Open VM Tools can maintain the latest version support with the upgrade of Linux kernel, and completely solve the problem that the upgrade of VMware was too slow to keep up with the upgrade of Linux kernel and peripheral software, which led to the disappearance of virtual machine enhancement effect (sometimes users need to patch the source code of VMware Tools and recompile and install it by themselves, which is very tedious).

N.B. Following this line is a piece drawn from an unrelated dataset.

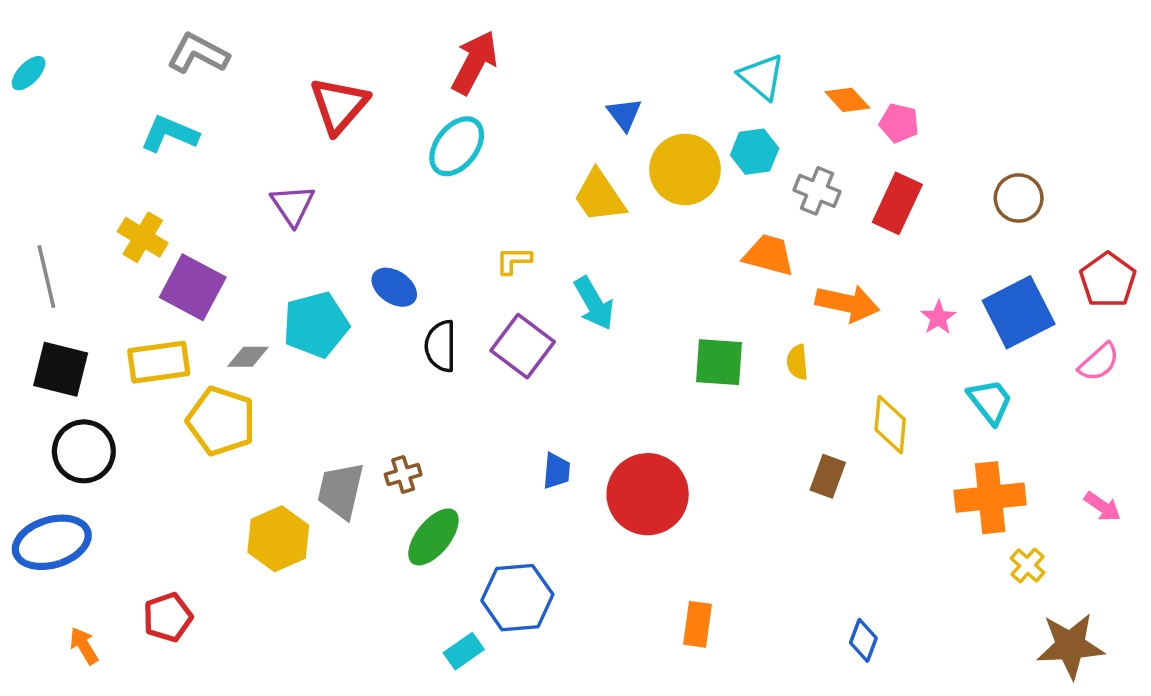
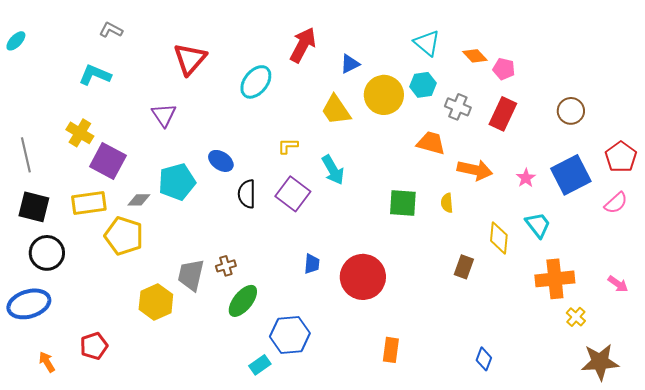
gray L-shape: (198, 54) -> (111, 30), size x0.7
red arrow: (475, 62) -> (303, 45), moved
blue triangle: (624, 114) -> (350, 64), turned 40
cyan trapezoid: (990, 401) -> (538, 225), moved

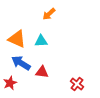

Here, VMware Fusion in macOS environment is taken as an example. After installing Fedora 24 Linux, Fedora has already installed Open VM Tools by default, which can be viewed through the following command:


$ rpm -qa | grep open-vm

If Open VM Tools has been installed, the following information will be returned:


open-vm-tools-desktop-10.0.5-4.fc24.x86_64
open-vm-tools-10.0.5-4.fc24.x86_64

If you find that Open VM Tools is not installed on your system, you can install it with the following command:


# dnf install open-vm*

After installing Open VM Tools, the virtual machine's display enhancement, 3D acceleration, adaptive resolution adjustment and so on are all available, but the file sharing function between the virtual machine and the host is not enabled by default, even if you configure and enable file sharing in the host. Open VM Tools actually supports VMware's own hgfs file sharing system, but you need to manually execute the relevant commands in the virtual machine and do a little configuration. Here is my train of thought in the boot from the startup scripts/etc/rc d/rc local add Shared file mount command, so as to realize automatically available after startup file sharing. Edit the bootstrap script using the following command:


# vi /etc/rc.d/rc.local

Add the following content:


#!/bin/bash
vmhgfs-fuse -o allow_other .host:/$(vmware-hgfsclient) /mnt/hgfs

Then make sure/etc/rc d/rc local have executable permissions:


# chmod a+x /etc/rc.d/rc.local

After restarting the virtual system, you will find that the Shared folder has been automatically mounted to the /mnt/hgfs directory. Since Open VM Tools provides an vmware-hgfsclient command, you can automatically identify the VMware Shared folder name you set without having to specify it in the mount command (you can also specify it in the command, of course). Once mounted successfully, we use the mount command to view 1 of all the currently mounted file systems and related directories:


$ mount

You will find that the feedback result has the following line:


vmhgfs-fuse on /mnt/hgfs type fuse.vmhgfs-fuse (rw,nosuid,nodev,relatime,user_id=0,group_id=0,allow_other)

This shows that we can also mount the VMware Shared folder using the mount command, although the name of the Shared file system should be fuse.vmhgfs-fuse, which is not directly mentioned in the Open VM Tools documentation.